Taliban cease suicide attacks on civilians

KABUL, Afghanistan -- Taliban insurgents are refraining from attacking Afghan civilians for the first time in many years, according to Afghan officials and the insurgents themselves.

The change in tactics started after a Taliban cease-fire expired June 17 and came after a six-month period that the United Nations said had been the deadliest yet for Afghan civilians.

A Taliban spokesman, Zabihullah Mujahid, said in a telephone interview from an undisclosed location that the insurgents had been ordered to stop suicide attacks in cities that might cause civilian casualties.

"Since the cease-fire, we have not had any martyrdom attacks in Kabul," he said, using the Taliban term for suicide bombings. "On the martyrdom attacks in the cities, our superiors cautioned us against them, and we are going to obey their orders."

A deputy spokesman for President Ashraf Ghani noted the shift.

"We can see a change in their ranks," said the spokesman, Shah Hussain Murtazawi. "There are fewer suicide attacks in the cities now, but it is not the end of suicide attacks."

The Taliban moratorium on suicide bombings has no effect, however, on the activities of the rival Islamic State affiliate in Afghanistan.

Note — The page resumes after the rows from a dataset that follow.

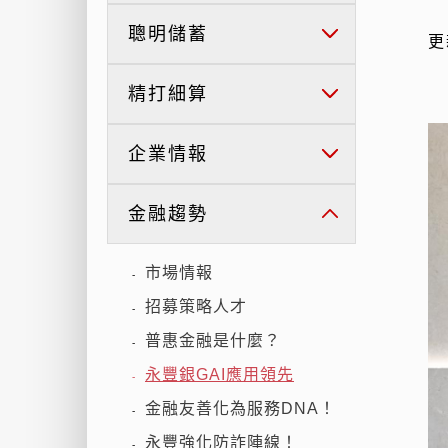
聰明儲蓄
更
精打細算
企業情報
金融趨勢
市場情報
-
招募策略人才
-
普惠金融是什麼？
-
永豐銀GAI應用領先
-
金融友善化為服務DNA！
-
永豐強化防詐陣線！
-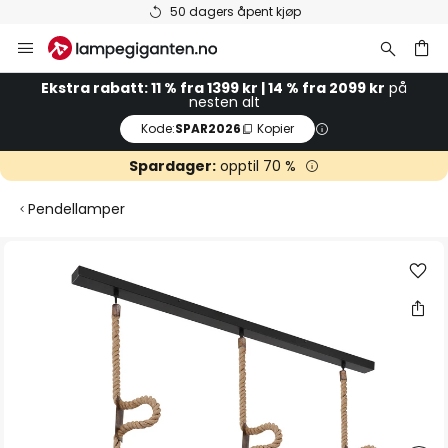
50 dagers åpent kjøp
Hopp
til
innhold
Ekstra rabatt: 11 % fra 1399 kr | 14 % fra 2099 kr
på
nesten alt
Kode:
SPAR2026
Kopier
Spardager:
opptil 70 %
Pendellamper
Gå
til
slutten
av
bildegalleri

The group has repeatedly carried out suicide bombings against nonmilitary targets and it has continued to do so after the cease-fire ended.

There have been seven suicide bombings or attempted bombings in the month since the end of the cease-fire and the Taliban have denied any role in most of them.

The Islamic State claimed to have carried out all of the attacks except a failed bombing attempt Monday at a park crowded with civilians in the Shar-e-Naw area of Kabul and another in southern Helmand province on Saturday, in which the suicide bomber attacked a police base, killing one officer but no civilians.

The moratorium on suicide bombings does not apply to other military operations by the Taliban, which have ratcheted up significantly since the cease-fire ended. The Afghan government had offered to extend the cease-fire, a move supported by the U.S.-led international coalition, but the insurgents refused to do so.

As often happens, improvised bombs that may have had a military target ended up killing civilians, as was the case in two episodes in the past two weeks in Helmand province, where five civilians were killed in their cars by roadside bombs. And in Zabul province, a mortar shell that Afghan officials claim was fired by the Taliban struck a home, killing two children on July 11.

In a report released Sunday, the U.N. mission in Afghanistan said that the first six months of 2018 were the deadliest first half of any year in the war so far, claiming the lives of 1,692 civilians, a 1 percent increase over the first six months of 2017. That increase came despite the cease-fire.

The report said that when the government and Taliban cease-fires overlapped on June 15-17, the only civilian deaths the U.N. recorded were attributed to attacks by the Islamic State. Overall, during that six-month period, the Islamic State was responsible for 52 percent of the civilian deaths while the Taliban were responsible for 40 percent, the report said. Only 3 percent of civilian casualties were attributed to the U.S.-led international coalition.

Mujahid denounced the report, claiming that it had been "manufactured in close coordination with the U.S. Embassy" and that it showed the U.N. "sympathy with American invaders and the cover-up of their daily crimes."

The Taliban spokesman said that the group had not abandoned the use of suicide attacks and that it would continue to use them against targets outside the cities.